#### [What to produce]
Once you have checked each line below for the word "coordinate", give the number of lines that have it and nothing further.

#### [Collected data entries]
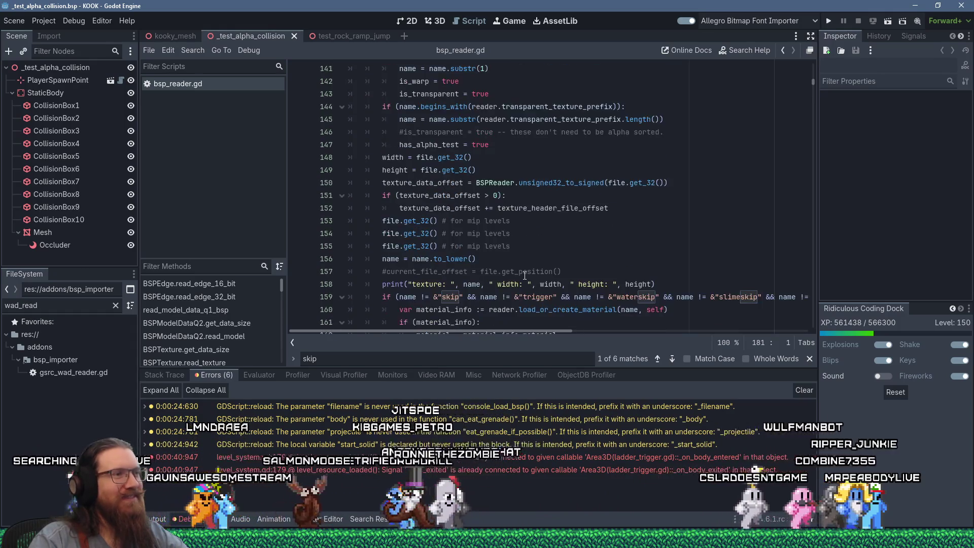
{"action": "scroll", "coordinate": [524, 275], "scroll_direction": "down", "scroll_amount": 2}
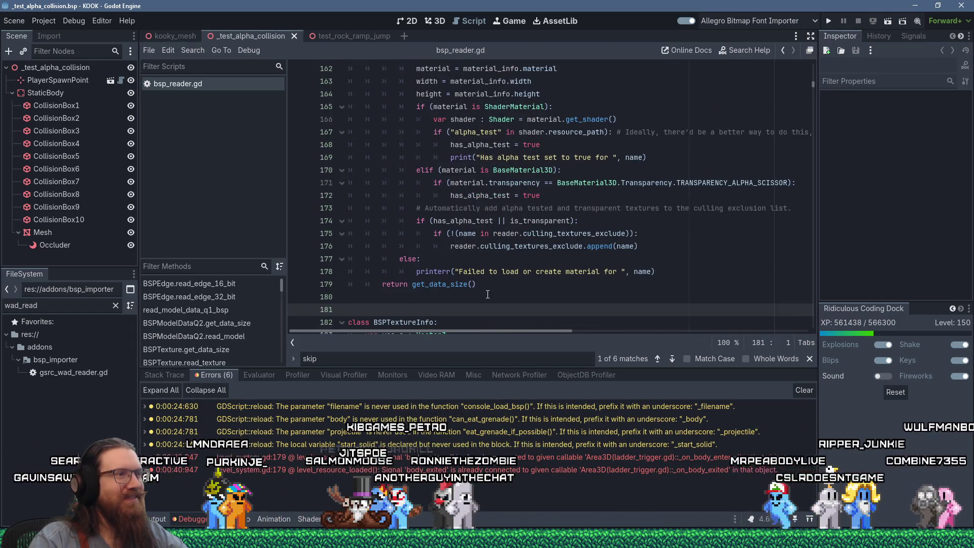
{"action": "left_click", "coordinate": [487, 285]}
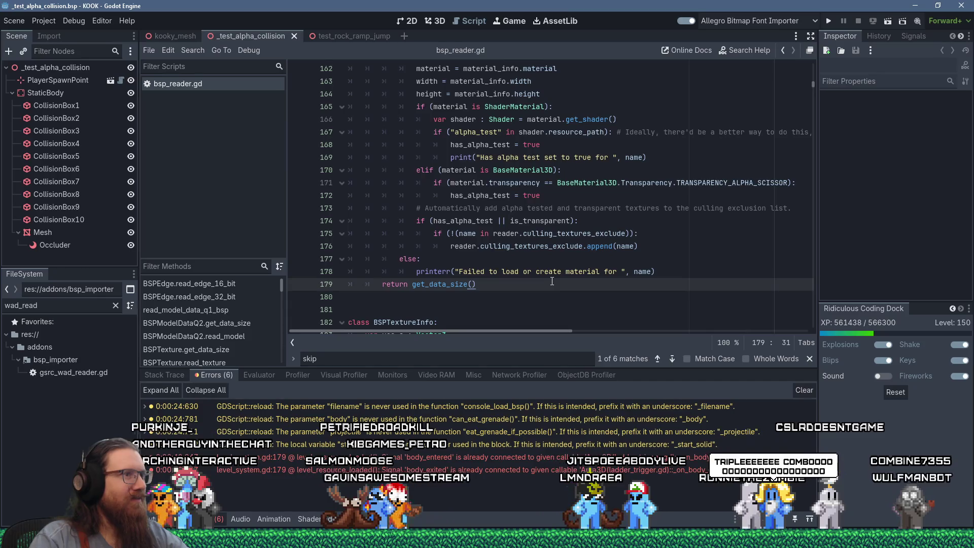
{"action": "scroll", "coordinate": [552, 281], "scroll_direction": "up", "scroll_amount": 11}
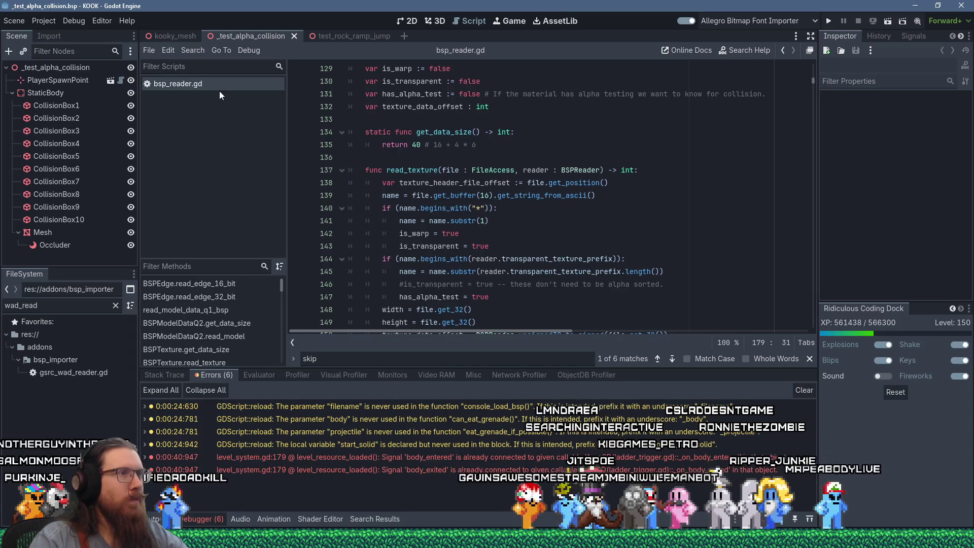
{"action": "scroll", "coordinate": [460, 202], "scroll_direction": "down", "scroll_amount": 12}
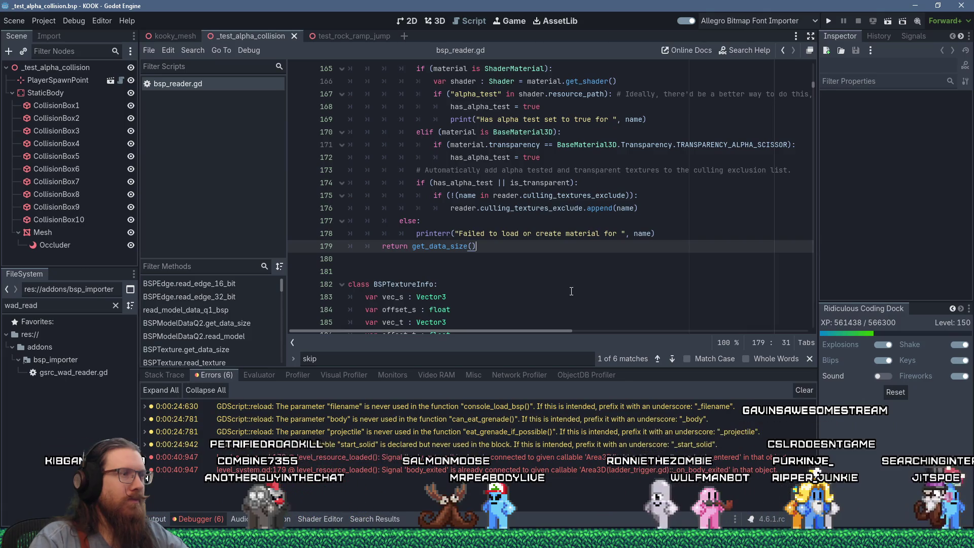
{"action": "left_click", "coordinate": [509, 257]}
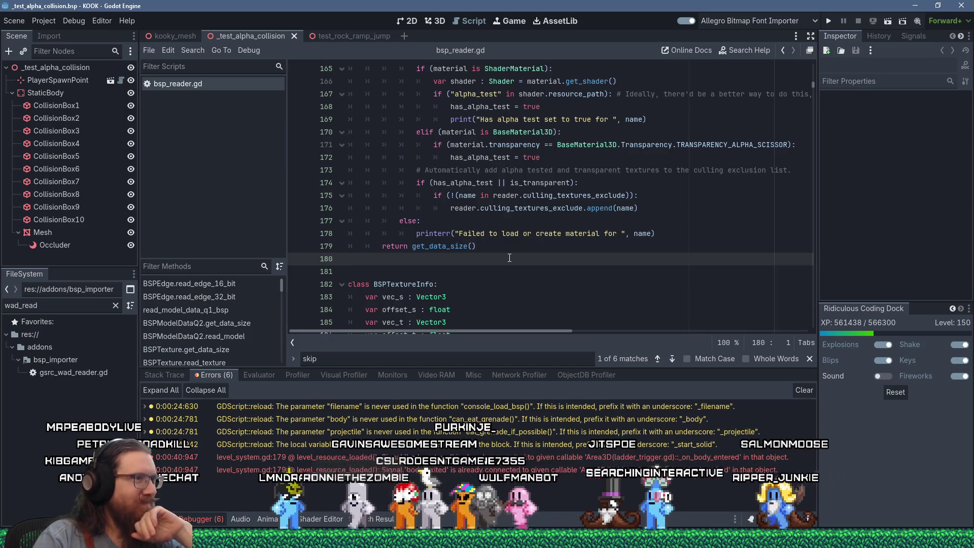
{"action": "scroll", "coordinate": [509, 258], "scroll_direction": "down", "scroll_amount": 5}
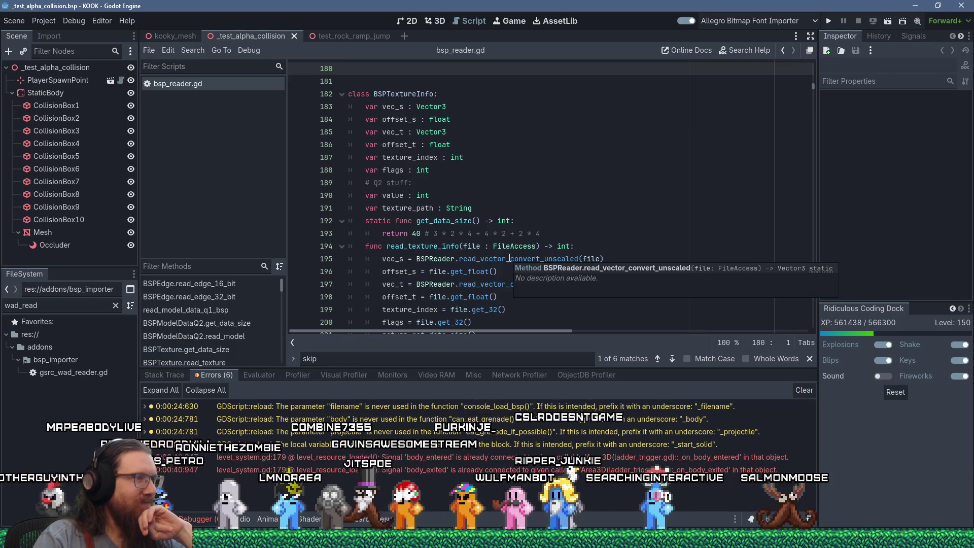
{"action": "scroll", "coordinate": [509, 258], "scroll_direction": "up", "scroll_amount": 6}
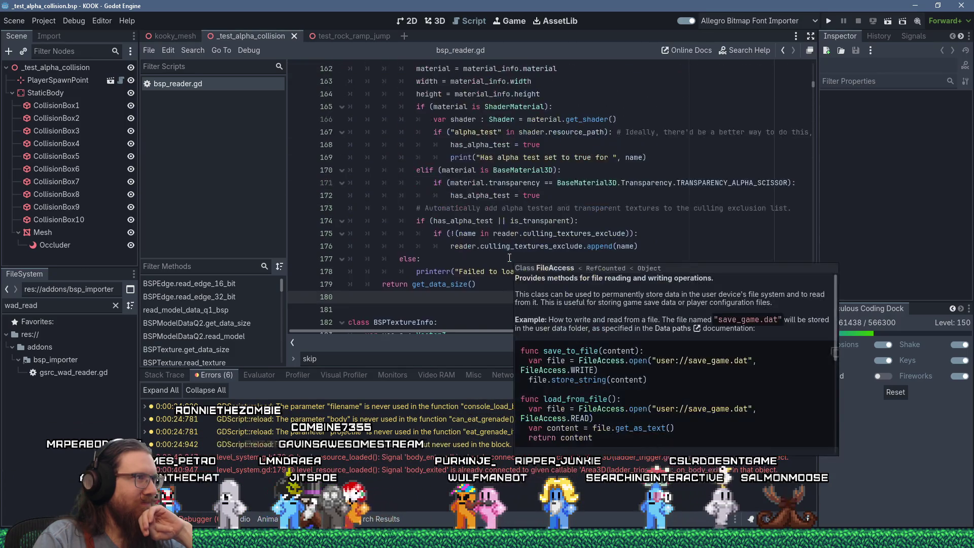
{"action": "scroll", "coordinate": [493, 236], "scroll_direction": "up", "scroll_amount": 13}
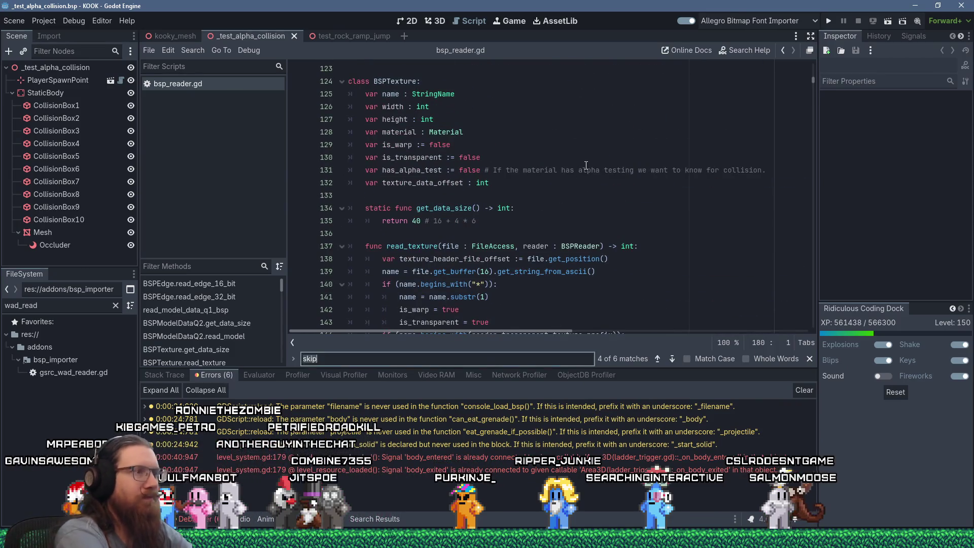
Step: Insert an empty line above the return on line 1127 in the matching-brush branch
{"action": "type", "text": "has_alpha_t"}
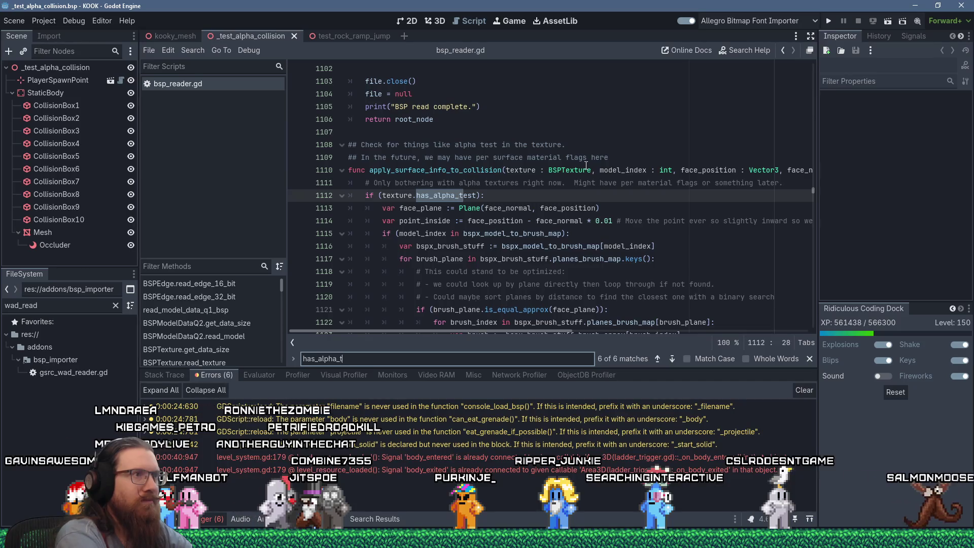
{"action": "left_click", "coordinate": [522, 221]}
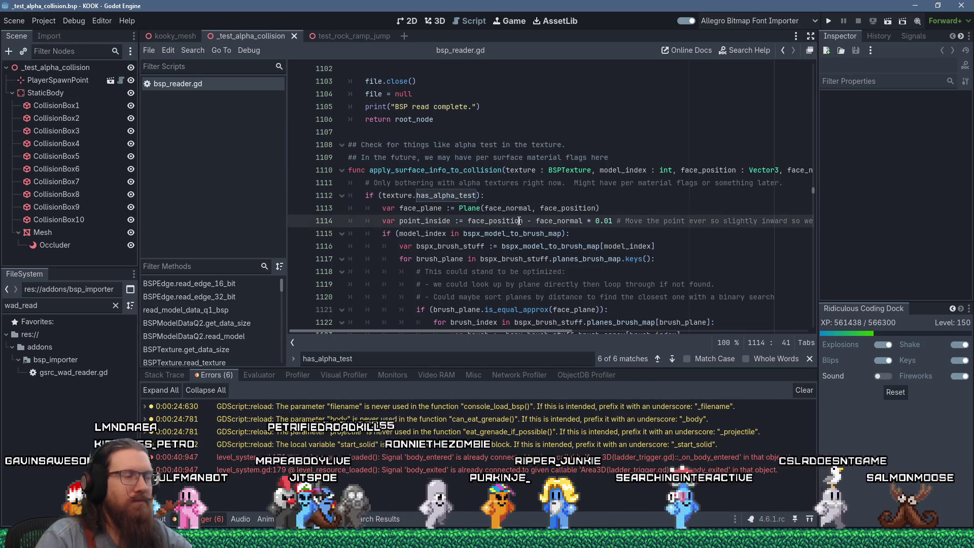
{"action": "scroll", "coordinate": [520, 222], "scroll_direction": "down", "scroll_amount": 2}
{"action": "left_click", "coordinate": [538, 308]}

#### [Result]
11